| INSTRUCTIONS TO FOLLOW |
Search each line below for the word "pixels" and list those that contain it.

| STUDY MATERIAL |
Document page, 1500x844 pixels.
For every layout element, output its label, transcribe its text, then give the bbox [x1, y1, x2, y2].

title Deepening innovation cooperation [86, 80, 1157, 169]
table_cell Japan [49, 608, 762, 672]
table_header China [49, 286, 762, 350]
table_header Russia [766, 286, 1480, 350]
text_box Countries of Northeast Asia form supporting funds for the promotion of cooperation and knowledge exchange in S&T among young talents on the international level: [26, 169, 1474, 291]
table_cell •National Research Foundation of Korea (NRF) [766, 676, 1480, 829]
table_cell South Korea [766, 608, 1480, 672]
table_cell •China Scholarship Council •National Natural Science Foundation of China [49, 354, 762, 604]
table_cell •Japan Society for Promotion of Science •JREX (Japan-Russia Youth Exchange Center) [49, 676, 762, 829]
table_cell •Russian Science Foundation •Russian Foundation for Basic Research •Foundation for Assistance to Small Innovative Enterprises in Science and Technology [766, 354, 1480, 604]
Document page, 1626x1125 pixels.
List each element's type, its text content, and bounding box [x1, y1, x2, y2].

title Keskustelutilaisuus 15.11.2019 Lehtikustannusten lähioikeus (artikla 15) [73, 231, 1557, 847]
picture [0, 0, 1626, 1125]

---

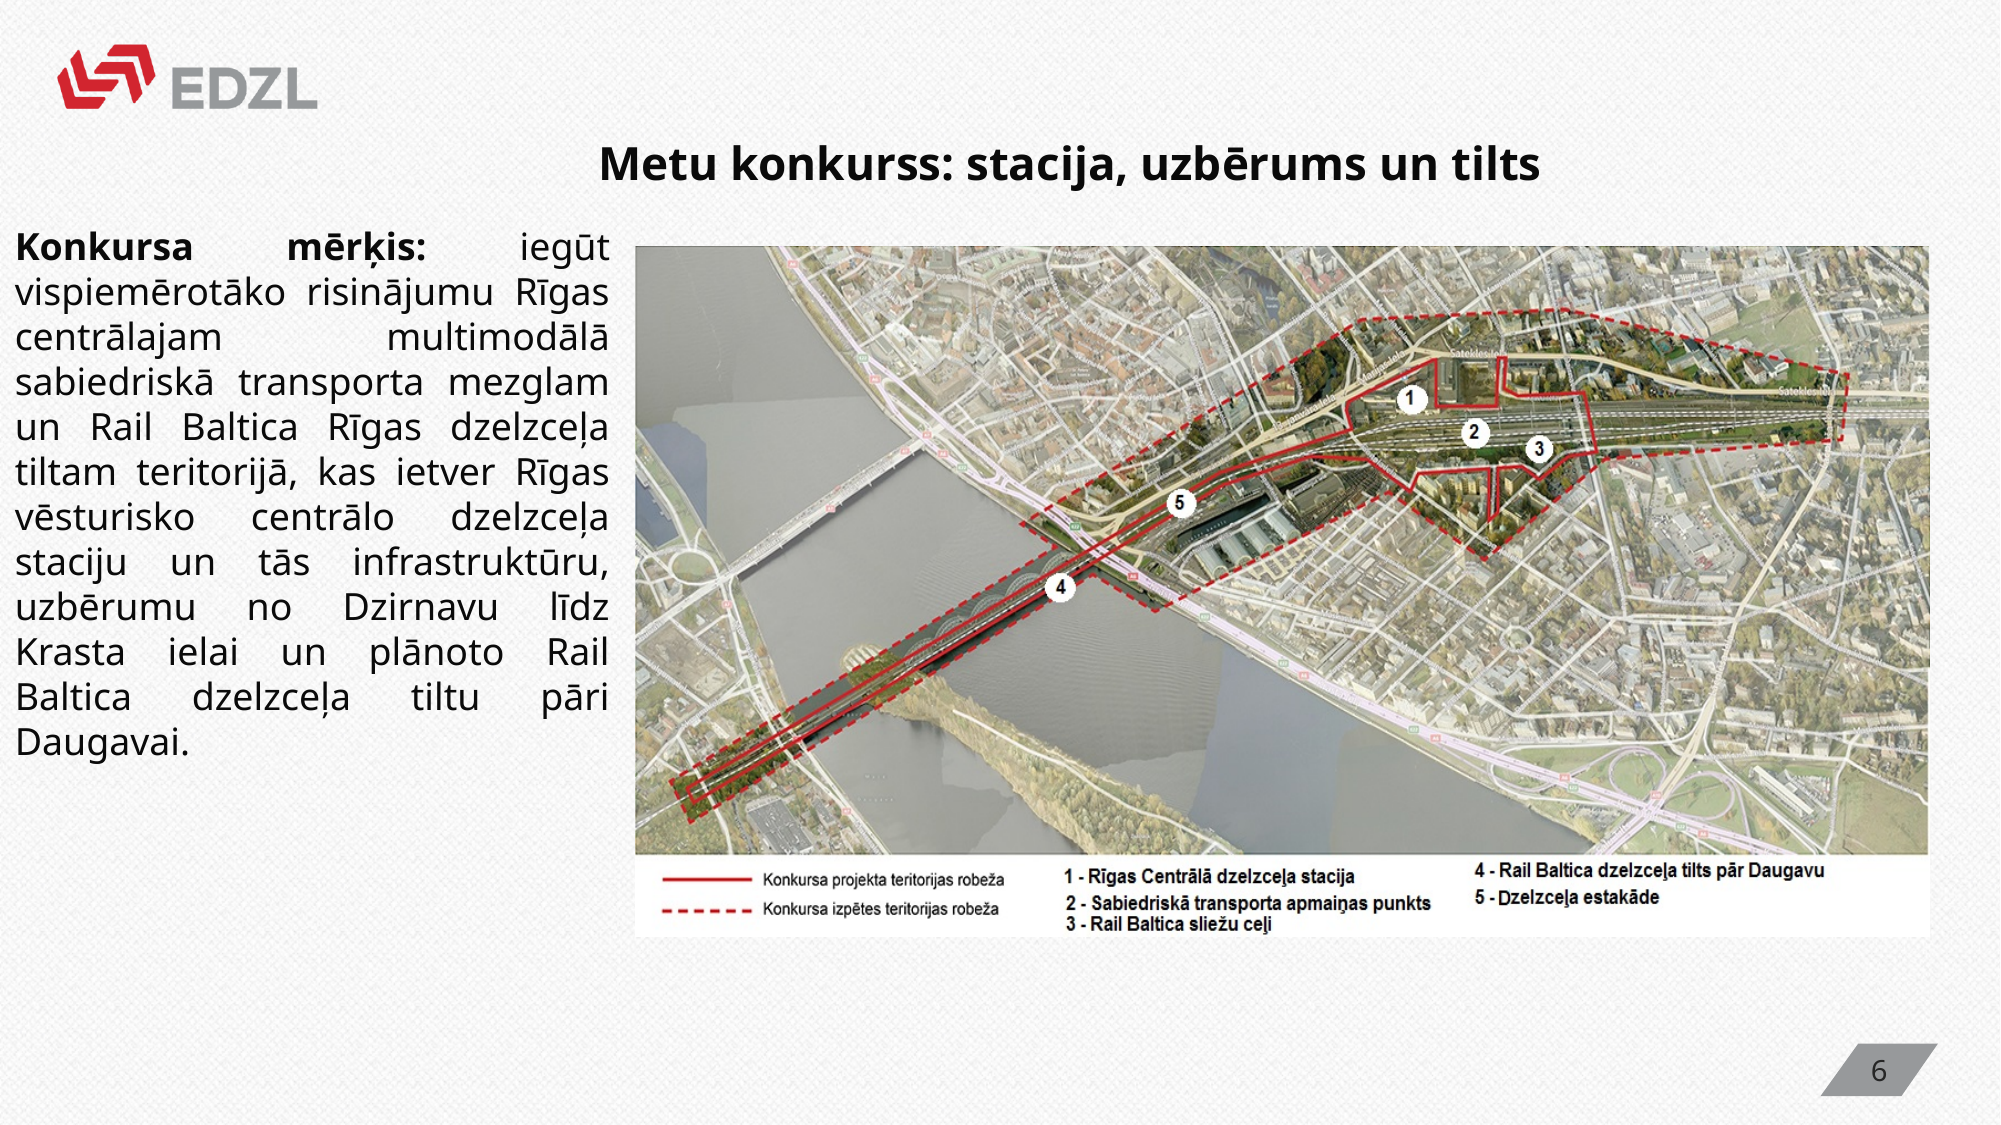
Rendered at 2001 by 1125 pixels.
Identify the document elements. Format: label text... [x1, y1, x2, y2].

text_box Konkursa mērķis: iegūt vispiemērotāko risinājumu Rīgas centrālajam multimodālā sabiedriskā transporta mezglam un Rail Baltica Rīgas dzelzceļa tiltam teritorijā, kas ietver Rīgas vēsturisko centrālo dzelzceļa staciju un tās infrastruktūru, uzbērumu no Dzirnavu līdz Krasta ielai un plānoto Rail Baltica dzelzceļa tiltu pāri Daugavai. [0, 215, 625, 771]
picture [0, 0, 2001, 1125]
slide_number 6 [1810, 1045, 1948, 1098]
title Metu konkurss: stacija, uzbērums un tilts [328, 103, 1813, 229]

==

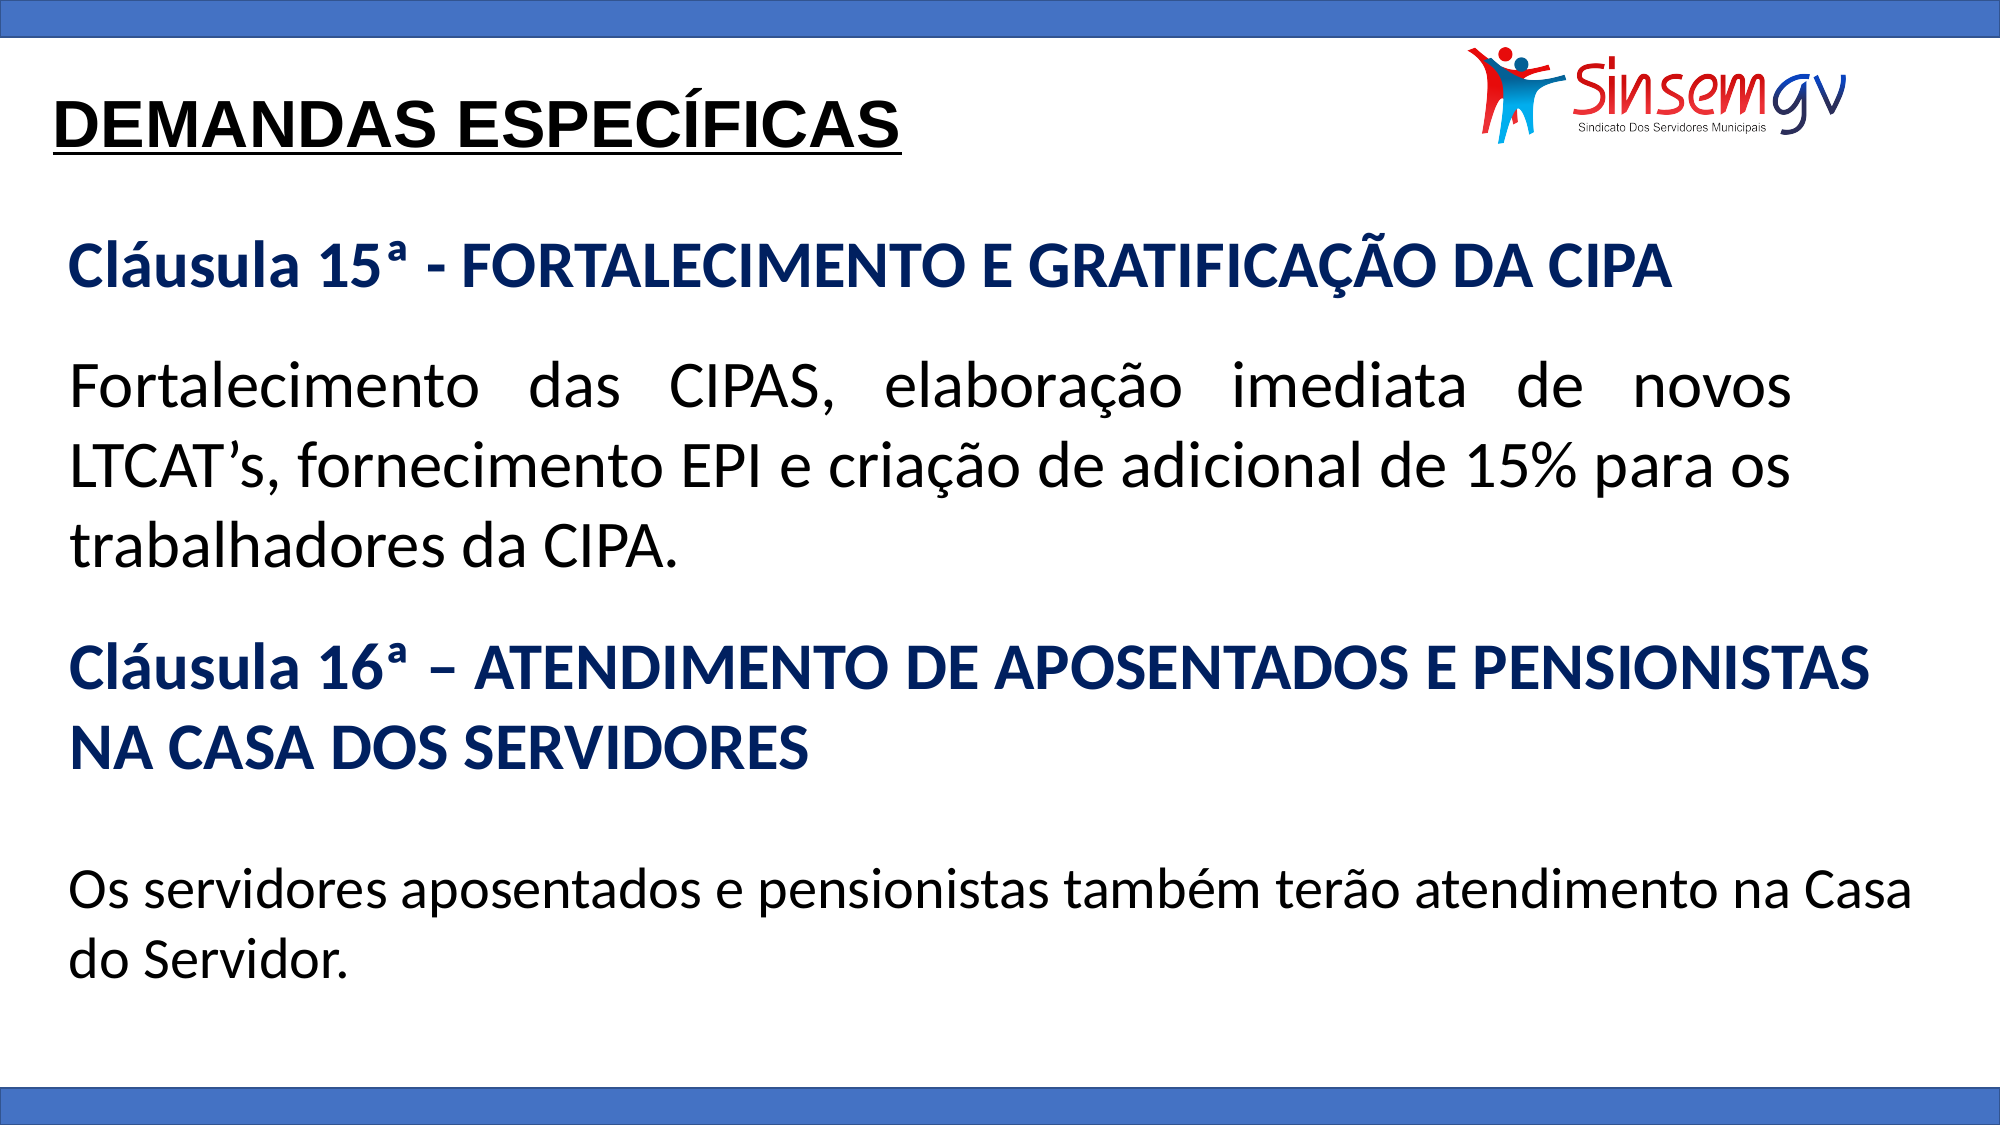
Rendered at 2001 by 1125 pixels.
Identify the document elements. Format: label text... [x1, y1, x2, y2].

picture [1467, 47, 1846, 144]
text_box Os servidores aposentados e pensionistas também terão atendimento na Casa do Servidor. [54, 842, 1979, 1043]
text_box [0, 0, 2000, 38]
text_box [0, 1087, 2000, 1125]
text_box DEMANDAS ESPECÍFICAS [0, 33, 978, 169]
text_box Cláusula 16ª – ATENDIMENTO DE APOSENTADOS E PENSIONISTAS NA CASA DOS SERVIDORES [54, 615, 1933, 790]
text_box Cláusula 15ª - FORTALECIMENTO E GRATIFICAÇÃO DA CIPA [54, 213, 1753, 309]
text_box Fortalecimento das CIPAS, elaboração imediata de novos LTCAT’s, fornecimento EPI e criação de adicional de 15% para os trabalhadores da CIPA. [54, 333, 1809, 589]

| EXPECTED OUTPUT |
Document page, 1500x844 pixels.
Document page, 1626x1125 pixels.
Rendered at 2001 by 1125 pixels.
Rendered at 2001 by 1125 pixels.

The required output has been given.